## EXCERPTED TEXT
——————————

US12035452B2ActiveUtilityA1

Operating an X-ray tube

44
Assignee: SIEMENS HEALTHCARE GMBHPriority: Sep 1, 2021Filed: Aug 29, 2022Granted: Jul 9, 2024
Est. expirySep 1, 2041(~15.1 yrs left)· nominal 20-yr term from priority
H05G 1/46H05G 1/085
44
PatentIndex Score
0
Cited by
14
References
20
Claims

Abstract

An X-ray tube has at least one grid electrode arranged between an anode electrode and a cathode electrode. Via a focusing unit, an electron flow from the cathode electrode to the anode electrode is focused in that the focusing unit supplies the grid electrode with a first electric grid potential. The focusing unit is supplied with electrical energy in an electrically isolated manner via an energy converter. The first electric grid potential is provided via an adjustable voltage divider, and the adjustable voltage divider is adjusted via a control circuit of the focusing unit in that the control circuit is supplied with an electrically isolated control signal of a control unit. The control signal depends on a value for the first electric grid potential.

Claims

exact text as granted — not AI-modified
What is claimed is: 
     
       1. A method for operating an X-ray tube having at least one grid electrode arranged between an anode electrode and a cathode electrode, wherein an electron flow from the cathode electrode to the anode electrode is focused via a focusing unit, and wherein the focusing unit is configured to supply the at least one grid electrode, at least in a focusing mode, with a first electric grid potential to focus the electron flow, the method comprising:
 supplying the focusing unit with electrical energy in an electrically isolated manner via an energy converter; 
 providing the first electric grid potential via an adjustable voltage divider of the focusing unit; 
 adjusting the adjustable voltage divider via a control circuit of the focusing unit, the adjusting including supplying the control circuit with at least one electrically isolated control signal of a control unit that is electrically isolated from the X-ray tube, wherein the at least one electrically isolated control signal depends on a value for the first electric grid potential; and 
 adjusting an electric power of the energy converter based on the value for the first electric grid potential. 
 
     
     
       2. The method as claimed in  claim 1 , further comprising:
 selecting the electric power of the energy converter based on at least one of electric power, an electrical voltage or an electrical current of the focusing unit, the at least one of the electric power, the electrical voltage or the electrical current being required by the focusing unit to provide the first electric grid potential.

——————————

## DATA SECTION
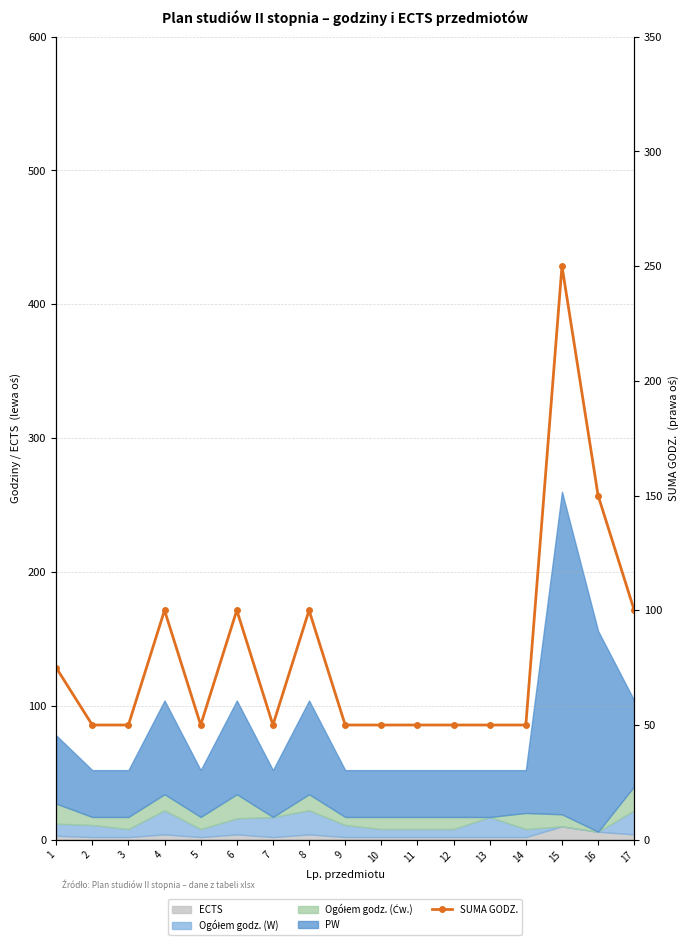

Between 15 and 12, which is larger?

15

——————————

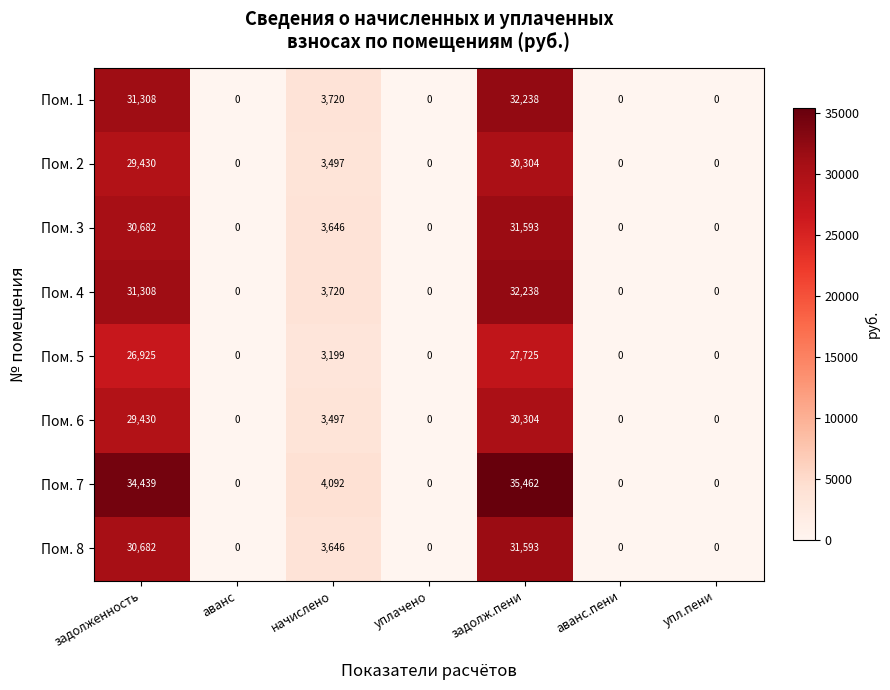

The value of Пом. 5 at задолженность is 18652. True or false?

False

——————————

## TASK INSTRUCTIONS
Answer these questions about the X-ray tube patent text:
(a) Which company is named as the assignee?
(b) According to claim 1, through what component of the focusing unit is the first electric grid potential provided?
(c) According to claim 2, the electric power of the energy converter is selected based on at least one of which three quantities of the focusing unit?

## SOLUTION FOR THIS PROBLEM
(a) SIEMENS HEALTHCARE GMBH
(b) An adjustable voltage divider
(c) Electric power, electrical voltage, or electrical current